* TASK REQUIREMENTS *
Output each of the lines below verbatim, keeping every character unchanged.

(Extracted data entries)
_ _ _ _

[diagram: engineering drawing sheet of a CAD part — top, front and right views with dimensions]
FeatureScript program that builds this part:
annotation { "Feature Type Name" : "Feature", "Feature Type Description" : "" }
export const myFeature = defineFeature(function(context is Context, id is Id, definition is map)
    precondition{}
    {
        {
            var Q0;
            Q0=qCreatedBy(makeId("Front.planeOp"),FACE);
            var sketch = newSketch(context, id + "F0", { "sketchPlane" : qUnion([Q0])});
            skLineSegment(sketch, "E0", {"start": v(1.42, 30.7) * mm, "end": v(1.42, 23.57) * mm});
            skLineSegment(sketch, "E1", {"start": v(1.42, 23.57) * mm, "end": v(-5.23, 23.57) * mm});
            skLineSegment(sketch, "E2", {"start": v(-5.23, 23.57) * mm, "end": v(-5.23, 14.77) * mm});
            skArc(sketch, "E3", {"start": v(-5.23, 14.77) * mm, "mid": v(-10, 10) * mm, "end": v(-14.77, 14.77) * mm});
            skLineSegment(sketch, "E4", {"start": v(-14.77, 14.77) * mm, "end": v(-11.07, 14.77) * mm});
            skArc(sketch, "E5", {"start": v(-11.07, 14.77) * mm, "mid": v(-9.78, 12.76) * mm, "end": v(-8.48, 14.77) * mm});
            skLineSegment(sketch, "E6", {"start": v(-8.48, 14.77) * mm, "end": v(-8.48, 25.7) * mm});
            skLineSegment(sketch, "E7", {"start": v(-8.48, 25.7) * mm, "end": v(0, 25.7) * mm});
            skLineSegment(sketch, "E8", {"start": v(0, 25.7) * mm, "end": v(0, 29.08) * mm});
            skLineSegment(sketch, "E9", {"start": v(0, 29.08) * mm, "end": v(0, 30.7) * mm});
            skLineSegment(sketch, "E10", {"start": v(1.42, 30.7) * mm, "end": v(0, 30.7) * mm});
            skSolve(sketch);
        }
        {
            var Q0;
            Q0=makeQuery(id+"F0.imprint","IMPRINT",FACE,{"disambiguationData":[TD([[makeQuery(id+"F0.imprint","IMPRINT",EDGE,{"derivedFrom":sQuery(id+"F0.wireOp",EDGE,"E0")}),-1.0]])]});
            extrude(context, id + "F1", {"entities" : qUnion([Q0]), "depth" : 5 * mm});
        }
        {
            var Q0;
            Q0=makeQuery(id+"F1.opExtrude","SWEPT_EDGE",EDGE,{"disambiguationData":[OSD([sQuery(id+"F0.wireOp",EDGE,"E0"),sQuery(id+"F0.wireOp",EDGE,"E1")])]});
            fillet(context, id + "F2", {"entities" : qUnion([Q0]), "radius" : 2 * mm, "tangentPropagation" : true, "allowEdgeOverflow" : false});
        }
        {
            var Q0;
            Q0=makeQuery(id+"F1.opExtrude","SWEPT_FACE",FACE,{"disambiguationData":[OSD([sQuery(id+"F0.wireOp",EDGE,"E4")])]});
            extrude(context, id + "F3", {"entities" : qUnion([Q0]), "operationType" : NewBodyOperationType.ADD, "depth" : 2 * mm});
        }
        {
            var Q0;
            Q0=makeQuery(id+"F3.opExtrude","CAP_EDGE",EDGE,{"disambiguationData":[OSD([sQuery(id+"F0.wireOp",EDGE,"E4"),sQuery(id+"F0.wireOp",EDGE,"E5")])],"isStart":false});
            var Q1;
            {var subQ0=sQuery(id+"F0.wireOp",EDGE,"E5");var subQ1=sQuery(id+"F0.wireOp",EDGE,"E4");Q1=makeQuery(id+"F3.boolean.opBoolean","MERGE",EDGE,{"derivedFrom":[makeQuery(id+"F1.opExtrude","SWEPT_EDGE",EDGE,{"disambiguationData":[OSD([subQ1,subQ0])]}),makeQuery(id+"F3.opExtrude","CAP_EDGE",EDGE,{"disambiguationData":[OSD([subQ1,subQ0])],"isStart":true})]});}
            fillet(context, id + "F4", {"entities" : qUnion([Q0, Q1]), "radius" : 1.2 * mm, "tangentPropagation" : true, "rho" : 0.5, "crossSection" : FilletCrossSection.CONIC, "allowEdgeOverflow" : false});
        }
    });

_ _ _ _

* SOLVED EXERCISE *
[diagram: engineering drawing sheet of a CAD part — top, front and right views with dimensions]
FeatureScript program that builds this part:
annotation { "Feature Type Name" : "Feature", "Feature Type Description" : "" }
export const myFeature = defineFeature(function(context is Context, id is Id, definition is map)
    precondition{}
    {
        {
            var Q0;
            Q0=qCreatedBy(makeId("Front.planeOp"),FACE);
            var sketch = newSketch(context, id + "F0", { "sketchPlane" : qUnion([Q0])});
            skLineSegment(sketch, "E0", {"start": v(1.42, 30.7) * mm, "end": v(1.42, 23.57) * mm});
            skLineSegment(sketch, "E1", {"start": v(1.42, 23.57) * mm, "end": v(-5.23, 23.57) * mm});
            skLineSegment(sketch, "E2", {"start": v(-5.23, 23.57) * mm, "end": v(-5.23, 14.77) * mm});
            skArc(sketch, "E3", {"start": v(-5.23, 14.77) * mm, "mid": v(-10, 10) * mm, "end": v(-14.77, 14.77) * mm});
            skLineSegment(sketch, "E4", {"start": v(-14.77, 14.77) * mm, "end": v(-11.07, 14.77) * mm});
            skArc(sketch, "E5", {"start": v(-11.07, 14.77) * mm, "mid": v(-9.78, 12.76) * mm, "end": v(-8.48, 14.77) * mm});
            skLineSegment(sketch, "E6", {"start": v(-8.48, 14.77) * mm, "end": v(-8.48, 25.7) * mm});
            skLineSegment(sketch, "E7", {"start": v(-8.48, 25.7) * mm, "end": v(0, 25.7) * mm});
            skLineSegment(sketch, "E8", {"start": v(0, 25.7) * mm, "end": v(0, 29.08) * mm});
            skLineSegment(sketch, "E9", {"start": v(0, 29.08) * mm, "end": v(0, 30.7) * mm});
            skLineSegment(sketch, "E10", {"start": v(1.42, 30.7) * mm, "end": v(0, 30.7) * mm});
            skSolve(sketch);
        }
        {
            var Q0;
            Q0=makeQuery(id+"F0.imprint","IMPRINT",FACE,{"disambiguationData":[TD([[makeQuery(id+"F0.imprint","IMPRINT",EDGE,{"derivedFrom":sQuery(id+"F0.wireOp",EDGE,"E0")}),-1.0]])]});
            extrude(context, id + "F1", {"entities" : qUnion([Q0]), "depth" : 5 * mm});
        }
        {
            var Q0;
            Q0=makeQuery(id+"F1.opExtrude","SWEPT_EDGE",EDGE,{"disambiguationData":[OSD([sQuery(id+"F0.wireOp",EDGE,"E0"),sQuery(id+"F0.wireOp",EDGE,"E1")])]});
            fillet(context, id + "F2", {"entities" : qUnion([Q0]), "radius" : 2 * mm, "tangentPropagation" : true, "allowEdgeOverflow" : false});
        }
        {
            var Q0;
            Q0=makeQuery(id+"F1.opExtrude","SWEPT_FACE",FACE,{"disambiguationData":[OSD([sQuery(id+"F0.wireOp",EDGE,"E4")])]});
            extrude(context, id + "F3", {"entities" : qUnion([Q0]), "operationType" : NewBodyOperationType.ADD, "depth" : 2 * mm});
        }
        {
            var Q0;
            Q0=makeQuery(id+"F3.opExtrude","CAP_EDGE",EDGE,{"disambiguationData":[OSD([sQuery(id+"F0.wireOp",EDGE,"E4"),sQuery(id+"F0.wireOp",EDGE,"E5")])],"isStart":false});
            var Q1;
            {var subQ0=sQuery(id+"F0.wireOp",EDGE,"E5");var subQ1=sQuery(id+"F0.wireOp",EDGE,"E4");Q1=makeQuery(id+"F3.boolean.opBoolean","MERGE",EDGE,{"derivedFrom":[makeQuery(id+"F1.opExtrude","SWEPT_EDGE",EDGE,{"disambiguationData":[OSD([subQ1,subQ0])]}),makeQuery(id+"F3.opExtrude","CAP_EDGE",EDGE,{"disambiguationData":[OSD([subQ1,subQ0])],"isStart":true})]});}
            fillet(context, id + "F4", {"entities" : qUnion([Q0, Q1]), "radius" : 1.2 * mm, "tangentPropagation" : true, "rho" : 0.5, "crossSection" : FilletCrossSection.CONIC, "allowEdgeOverflow" : false});
        }
    });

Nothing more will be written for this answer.